Há que seguir em frente

A reforma da organização judiciária e, consequentemente, do mapa judiciário é hoje um tema transversal a nível europeu, afectando países com os quais temos maior afinidade cultural em termos jurídicos (França e Espanha) e, também, outros com uma matriz bem diversa (Inglaterra; Holanda; Dinamarca; Croácia).

Em todos as razões da transformação têm origem nos novos desafios deste início de século, nomeadamente na evolução económica e social – originando a deslocação das populações –, e na mudança qualitativa da procura judiciária, que se exprime no aumento do contencioso e na alteração da sua natureza.

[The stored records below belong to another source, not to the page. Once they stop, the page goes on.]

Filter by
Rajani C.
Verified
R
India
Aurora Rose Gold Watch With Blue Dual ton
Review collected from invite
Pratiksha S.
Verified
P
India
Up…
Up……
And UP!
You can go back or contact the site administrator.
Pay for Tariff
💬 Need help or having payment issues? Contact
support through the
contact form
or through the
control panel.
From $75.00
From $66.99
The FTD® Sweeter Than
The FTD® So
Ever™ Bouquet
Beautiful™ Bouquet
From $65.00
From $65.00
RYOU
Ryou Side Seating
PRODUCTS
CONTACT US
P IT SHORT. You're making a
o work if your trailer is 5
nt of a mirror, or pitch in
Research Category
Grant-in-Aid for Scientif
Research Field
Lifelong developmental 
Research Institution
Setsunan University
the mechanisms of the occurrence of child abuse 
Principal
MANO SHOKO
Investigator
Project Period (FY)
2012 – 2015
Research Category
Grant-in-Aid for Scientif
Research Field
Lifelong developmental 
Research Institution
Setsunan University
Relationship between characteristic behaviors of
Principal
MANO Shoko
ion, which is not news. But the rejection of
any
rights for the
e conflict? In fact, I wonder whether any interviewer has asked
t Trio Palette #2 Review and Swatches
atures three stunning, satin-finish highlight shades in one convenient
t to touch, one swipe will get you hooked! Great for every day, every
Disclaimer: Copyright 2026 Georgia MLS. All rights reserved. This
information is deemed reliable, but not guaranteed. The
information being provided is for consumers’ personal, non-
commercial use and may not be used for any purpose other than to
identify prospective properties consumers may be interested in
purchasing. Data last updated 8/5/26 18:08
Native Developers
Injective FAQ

Relevou, ainda, no nosso país, a constatação da incapacidade do sistema para responder em tempo oportuno, e de forma eficiente, à procura que lhe era dirigida, o que se tornou patente com o aumento do volume dos processos em atraso.

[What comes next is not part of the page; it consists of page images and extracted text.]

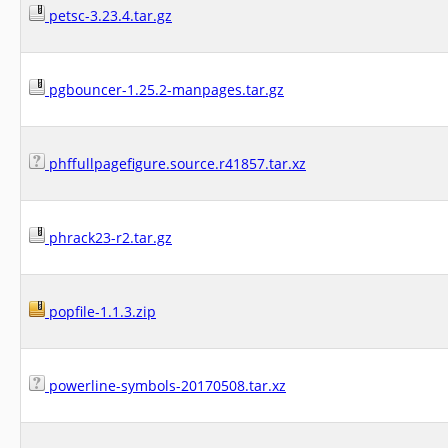
petsc-3.23.4.tar.gz
pgbouncer-1.25.2-manpages.tar.gz
phffullpagefigure.source.r41857.tar.xz
phrack23-r2.tar.gz
popfile-1.1.3.zip
powerline-symbols-20170508.tar.xz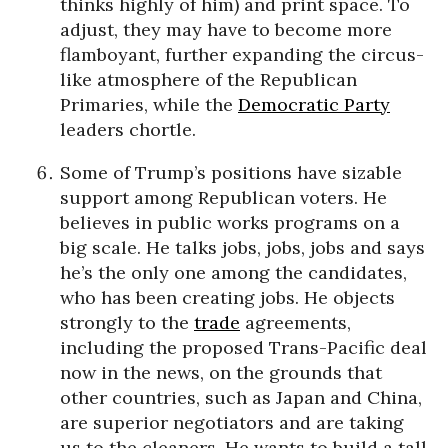
thinks highly of him) and print space. To
adjust, they may have to become more
flamboyant, further expanding the circus-
like atmosphere of the Republican
Primaries, while the
Democratic Party
leaders chortle.
Some of Trump’s positions have sizable
support among Republican voters. He
believes in public works programs on a
big scale. He talks jobs, jobs, jobs and says
he’s the only one among the candidates,
who has been creating jobs. He objects
strongly to the
trade
agreements,
including the proposed Trans-Pacific deal
now in the news, on the grounds that
other countries, such as Japan and China,
are superior negotiators and are taking
us to the cleaners. He wants to build a tall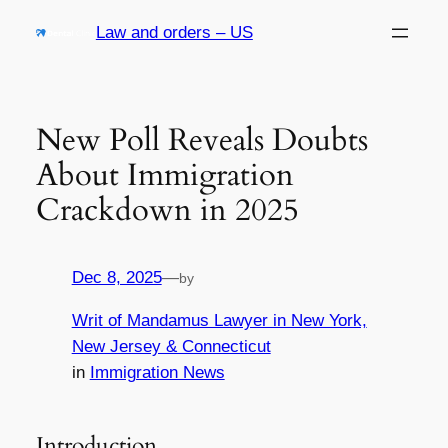
Skip
Law and orders – US
to
content
New Poll Reveals Doubts
About Immigration
Crackdown in 2025
Dec 8, 2025
—
by
Writ of Mandamus Lawyer in New York,
New Jersey & Connecticut
in
Immigration News
Introduction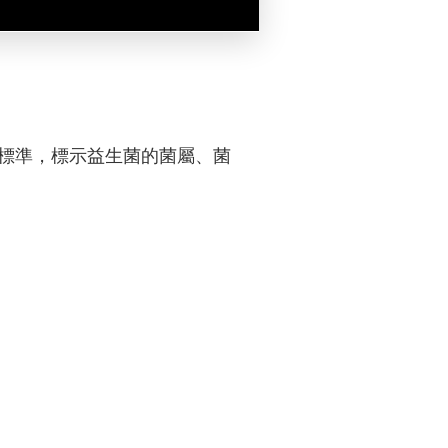
業標準，標示益生菌的菌屬、菌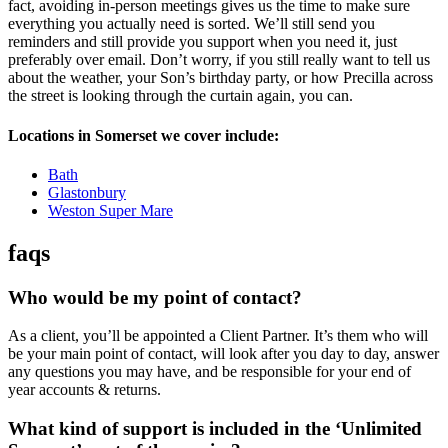
fact, avoiding in-person meetings gives us the time to make sure
everything you actually need is sorted. We’ll still send you
reminders and still provide you support when you need it, just
preferably over email. Don’t worry, if you still really want to tell us
about the weather, your Son’s birthday party, or how Precilla across
the street is looking through the curtain again, you can.
Locations in Somerset we cover include:
Bath
Glastonbury
Weston Super Mare
faqs
Who would be my point of contact?
As a client, you’ll be appointed a Client Partner. It’s them who will
be your main point of contact, will look after you day to day, answer
any questions you may have, and be responsible for your end of
year accounts & returns.
What kind of support is included in the ‘Unlimited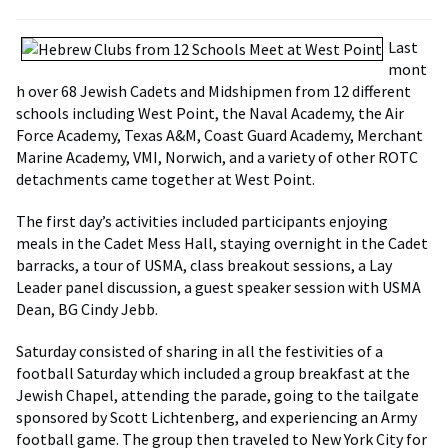
Last
mont
h over 68 Jewish Cadets and Midshipmen from 12 different
schools including West Point, the Naval Academy, the Air
Force Academy, Texas A&M, Coast Guard Academy, Merchant
Marine Academy, VMI, Norwich, and a variety of other ROTC
detachments came together at West Point.
The first day’s activities included participants enjoying
meals in the Cadet Mess Hall, staying overnight in the Cadet
barracks, a tour of USMA, class breakout sessions, a Lay
Leader panel discussion, a guest speaker session with USMA
Dean, BG Cindy Jebb.
Saturday consisted of sharing in all the festivities of a
football Saturday which included a group breakfast at the
Jewish Chapel, attending the parade, going to the tailgate
sponsored by Scott Lichtenberg, and experiencing an Army
football game. The group then traveled to New York City for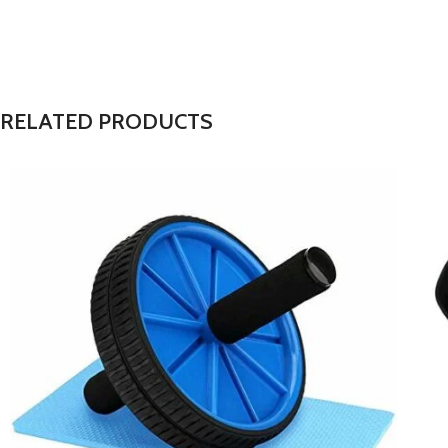
RELATED PRODUCTS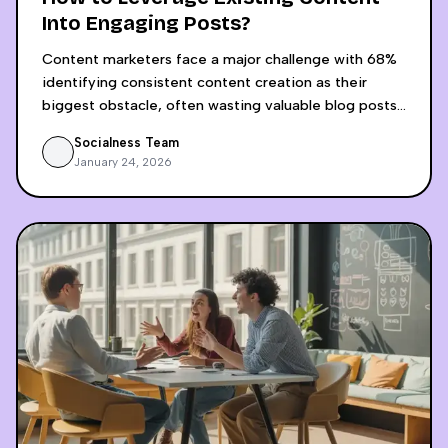
Into Engaging Posts?
Content marketers face a major challenge with 68%
identifying consistent content creation as their
biggest obstacle, often wasting valuable blog posts
by sharing them only once across platforms. AI-
Socialness Team
powered content recycling revolutionizes this
January 24, 2026
approach by transforming a single blog post into 15+
platform-optimized social media pieces in just 30
minutes, compared to the 4-5 hours required for
manual adaptation. The process involves AI analyzing
content structure and audience intent, then
generating platform-specific content for LinkedIn,
Instagram, Twitter, and video platforms while
maintaining brand voice consistency. Businesses
implementing this strategy achieve 70-80% time
savings, 400-500% increase in content volume, and
significantly higher engagement rates, with some
companies seeing 16x more interactions and 7x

Em todos os países que assumiram tal tarefa, a reforma do mapa judiciário assentou em três pilares fundamentais: a especialização com sede na concentração; o respeito por limites inultrapassáveis no que toca à proximidade dos cidadãos; a conjugação na procura da eficácia e da racionalidade.

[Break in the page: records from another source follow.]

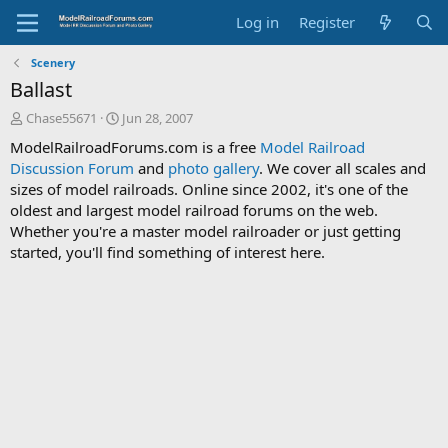
Log in
Register
Scenery
Ballast
T
S
Chase55671
Jun 28, 2007
h
t
ModelRailroadForums.com is a free
Model Railroad
r
a
Discussion Forum
and
photo gallery
. We cover all scales and
e
r
sizes of model railroads. Online since 2002, it's one of the
a
t
d
d
oldest and largest model railroad forums on the web.
s
a
Whether you're a master model railroader or just getting
t
t
started, you'll find something of interest here.
a
e
r
t
e
r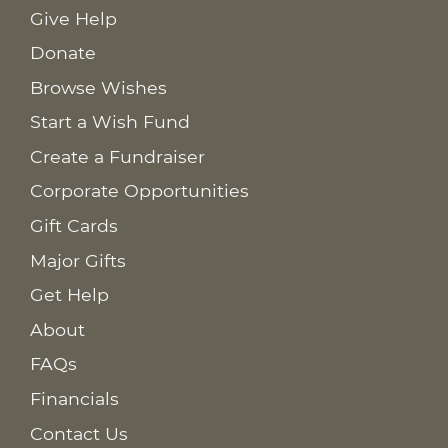
Give Help
Donate
Browse Wishes
Start a Wish Fund
Create a Fundraiser
Corporate Opportunities
Gift Cards
Major Gifts
Get Help
About
FAQs
Financials
Contact Us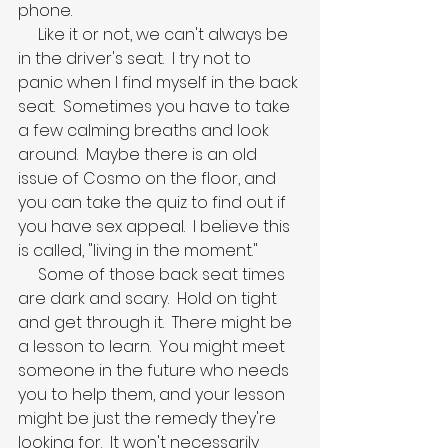
phone.
     Like it or not, we can't always be 
in the driver's seat.  I try not to 
panic when I find myself in the back 
seat.  Sometimes you have to take 
a few calming breaths and look 
around.  Maybe there is an old 
issue of Cosmo on the floor, and 
you can take the quiz to find out if 
you have sex appeal.  I believe this 
is called, "living in the moment."
     Some of those back seat times 
are dark and scary.  Hold on tight 
and get through it.  There might be 
a lesson to learn.  You might meet 
someone in the future who needs 
you to help them, and your lesson 
might be just the remedy they're 
looking for.  It won't necessarily 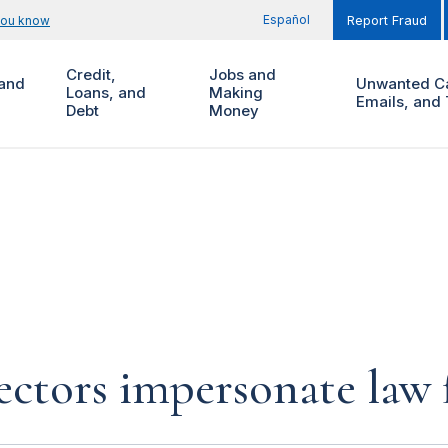
Español
you know
Report Fraud
Credit,
Jobs and
and
Unwanted Ca
Loans, and
Making
Emails, and 
Debt
Money
ectors impersonate law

Na actual reforma certamente que algumas das opções de delimitação territorial são incorrectas; certamente que a fiabilidade informática do CITIUS não foi previamente assegurada à implementação do mapa; certamente que algumas das soluções em termos de gestão das comarcas são questionáveis. Porém, a decisão política de promover a reforma do mapa judiciário tem o inegável mérito de iniciar um novo ciclo em termos de organização judiciária, rompendo com um modelo cuja desadequação era evidente. Durante décadas privilegiaram-se alterações, quase sempre de natureza cosmética, tendo a noção de que as mesmas não constituíam uma solução, mas um mero protelar no tempo e o adiar do futuro.

Como qualquer fenómeno de natureza social, a reforma deve ser progressiva e dinâmica, adaptando-se em cada momento à constatação das novas realidades e à necessidade de corrigir os erros cometidos. Esta tarefa implica uma monitorização efectiva, e global, com acompanhamento no terreno, sendo certo que já hoje são visíveis fracturas na arquitectura do modelo que importa ultrapassar, abrangendo áreas que vão desde a adequação de recursos humanos até à dimensão ingerível dalgumas comarcas, passando pela necessidade de reformulação, e articulação, com o Estatutos dos Magistrados.

Importa, ainda, salientar que se encontram ausentes da actual discussão, inerente à organização judiciária, temas que são essenciais e que, pela sua relevância, dentro em breve serão convocados para a discussão pública. A título exemplificativo falamos na necessidade de criação de tribunais criminais especializados com jurisdição na área da grande criminalidade económico-financeira; da situação crítica da jurisdição administrativa e fiscal; da desjudicialização, com o sucessivo afastamento da órbita dos tribunais de questões que tocam direitos fundamentais (julgados de paz, centros de mediação privadas; cartórios notariais etc.); da actividade sancionatória das entidades reguladoras a necessitar dum controle judicial mais intenso e especializado; falamos, enfim, da necessidade duma reponderação sobre o papel dos tribunais arbitrais.

De qualquer forma o caminho iniciou-se e agora há que seguir em frente.